Soru

Risale-i Nur'da Kelime Üstlerindeki Çizgilerin Anlamı

Risalelerdeki kelime üzerinde bulunan çizgiler hangi maksatla çizilmiştir? Bir de ciltlerin kırmızı renkte olması Bediüzzaman Hazretlerinin tercihi midir?

Tarih: 28.01.2024 17:00:11
Okunma: 193

Cevap

Risale-i Nur’da kelimelerin üstündeki çizgilerin hikmeti:

Risale-i Nur’da çizgilerin manevi anlamına dair bir beyanat bulunmamaktadır. Eğer manevi hususiyetleri de varsa bizler o manevi hikmetleri bilemiyoruz.

Yazıdaki çizgiler manalara dikkat çekmek için ve okumayı ve anlamayı kolaylaştırmak içindir. Özellikle üstü çizili kelimelerin, izah edelin meselelerde kilit rol oynayan kelimeler olduğu görülmekte.

Hem okuma veya ders yaparken kalınan yeri bulmakta ciddi kolaylık sağlamaktadırlar.

Hem de çizgiler, sayfaya estetik ve zarafet katmakla beraber metni rahatlatıcı bir unsur olarak da bulunmaktadırlar. Bir büyük sayfa yazıldıktan sonra çizgisiz haliyle okunmaya çalışılsa, sayfanın çok sık ve yoğun göründüğü ve gözü yorduğu görülecek. Çizgiler cümlelerin arasını rahatlatarak göz için rahat okuma imkânı sunmaktadır.
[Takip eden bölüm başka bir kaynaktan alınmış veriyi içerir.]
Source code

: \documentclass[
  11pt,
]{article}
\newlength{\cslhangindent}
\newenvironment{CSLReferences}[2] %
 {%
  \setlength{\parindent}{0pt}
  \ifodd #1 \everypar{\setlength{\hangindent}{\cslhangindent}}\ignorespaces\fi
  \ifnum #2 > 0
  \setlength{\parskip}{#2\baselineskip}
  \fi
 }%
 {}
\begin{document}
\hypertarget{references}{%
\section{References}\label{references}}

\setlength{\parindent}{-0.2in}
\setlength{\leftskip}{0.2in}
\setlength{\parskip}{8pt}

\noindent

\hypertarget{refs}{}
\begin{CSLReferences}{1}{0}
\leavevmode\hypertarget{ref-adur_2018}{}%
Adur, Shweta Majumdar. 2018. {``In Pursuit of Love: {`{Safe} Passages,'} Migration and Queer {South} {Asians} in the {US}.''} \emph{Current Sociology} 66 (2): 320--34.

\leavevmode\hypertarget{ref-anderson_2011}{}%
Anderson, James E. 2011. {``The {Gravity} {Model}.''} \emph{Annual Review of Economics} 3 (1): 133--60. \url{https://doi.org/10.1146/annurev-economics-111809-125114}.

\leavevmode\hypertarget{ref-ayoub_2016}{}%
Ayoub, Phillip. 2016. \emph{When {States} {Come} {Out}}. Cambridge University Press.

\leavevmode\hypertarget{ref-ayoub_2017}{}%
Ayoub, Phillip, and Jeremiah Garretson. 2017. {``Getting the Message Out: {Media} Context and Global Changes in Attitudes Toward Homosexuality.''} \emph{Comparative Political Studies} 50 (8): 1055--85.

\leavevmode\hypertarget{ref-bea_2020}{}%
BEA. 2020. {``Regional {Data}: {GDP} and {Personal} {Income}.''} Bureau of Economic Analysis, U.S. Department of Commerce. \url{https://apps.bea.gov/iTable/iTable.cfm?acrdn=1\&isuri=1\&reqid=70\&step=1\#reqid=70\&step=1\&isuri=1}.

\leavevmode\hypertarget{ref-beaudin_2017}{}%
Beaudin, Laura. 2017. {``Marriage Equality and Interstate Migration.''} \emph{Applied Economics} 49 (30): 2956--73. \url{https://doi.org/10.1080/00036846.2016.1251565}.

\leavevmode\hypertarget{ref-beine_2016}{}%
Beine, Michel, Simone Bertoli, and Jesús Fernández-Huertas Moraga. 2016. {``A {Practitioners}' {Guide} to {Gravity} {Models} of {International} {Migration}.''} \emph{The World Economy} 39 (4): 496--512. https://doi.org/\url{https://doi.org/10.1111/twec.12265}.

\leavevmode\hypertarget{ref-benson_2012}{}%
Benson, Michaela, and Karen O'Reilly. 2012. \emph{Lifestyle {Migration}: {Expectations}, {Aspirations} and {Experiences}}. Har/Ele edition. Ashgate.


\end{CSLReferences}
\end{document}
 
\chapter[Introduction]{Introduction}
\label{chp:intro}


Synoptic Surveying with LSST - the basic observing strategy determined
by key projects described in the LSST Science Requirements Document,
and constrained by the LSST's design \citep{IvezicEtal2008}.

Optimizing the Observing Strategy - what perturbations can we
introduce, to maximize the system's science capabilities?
Hazret-i Üstad'ın yazıdaki çizgilerden bahsettiği tek yer Barla Lâhikası'ndaki şu ifadeleridir:

"Bir nüshayı kardeşime hediye ediyorum. O nüshada, fehmi teshil eder (anlamayı kolaylaştırır) çok yerlerinde çizgi çekilmiş. Onu Şeyh Mustafa, Hakkı Efendi, Hüseyin Efendi'ye veriniz ve daha sair bildiğinize gösteriniz. Tâ onlar nüshalarını onun gibi yapsınlar."[1]

 

Risale-i Nur eserlerinin kapaklarının kırmızı olmasının sebebi:

Bu konuda Risale-i Nurda net olarak bir şey geçmiyor. Ancak Bediüzzaman Hazretleri’nin kendisinin kırmızı rengi çok sevdiğini biliyoruz. Aşağıya aldığımız iki parça hatırattan da anladığımız kadarıyla kırmızı renk, Hazreti Üstadın hususi bir tasarrufudur.

"Sava Medrese-i Nûriye’nin kahramanlarından Marangoz Ahmed’in mektûbunda iki kerâmet-i Zülfikar numûnesi aynen hem Barla’da, hem Kastamonu’da biz de gördük. Fakat ayrı bir tarzda beğenmediğimiz siyah mürekkeb birden hâlis kırmızı mürekkebe döndüğünü ben ve arkadaşlarım hayretle gözümüzle gördük."[2]

"İkincisi: Sizin te’lîfiniz olan fihristin tashîhinde bir müstensihin noksân bıraktığı bir sahîfeyi Tahsîn’e dedim: “Yaz!” O da yazmaya başladı. Simsiyah mürekkeble ve temiz kalemle yazıyordu. Sizin yazdığınız ikinci cild Fihrist’in makbûliyetine huccet olarak, o siyah mürekkeb birden güzel bir kırmızı sûretini aldı. Tâ yarım sahîfe kadar kırmızı yazdı. Biz bu garib hâdiseye taaccüb ederek bakarken, o mürekkeb yine simsiyaha döndü. Sahîfenin öteki yarısı, aynı kalem, aynı hokka tam siyah yazıldı. Bir zaman Barla’da bağlardaki köşkte Şamlı Hâfız, Mes‘ud ve Süleymân’ın müşâhedesiyle aynı hâdiseyi başka şekilde görmüştük. Şöyle ki, ben sevmediğim için siyah bir mürekkebi kısmen döktüm. Mütebâkîsi birden çok beğendiğim güzel bir kırmızıya tahavvül etti. Risâle-i Nûr kâtiblerini şevklendirdi. Gözümüze silsile-i kerâmetin bir ucunu ve tereşşuhunu gösterdi. Saîdü’n-Nûrsî"[3]


[1] Barla Lahikası, 332.

[2] Hayrât Neşriyat, Osmanlıca Tıpkı basım, Emirdağ Lahikası 2. Kısım, 208. Mektup, shf.108.

[3] Hayrât Neşriyat, Osmanlıca Tıpkı basım, Sikke-i Tasdîk-i Gaybî, shf.23.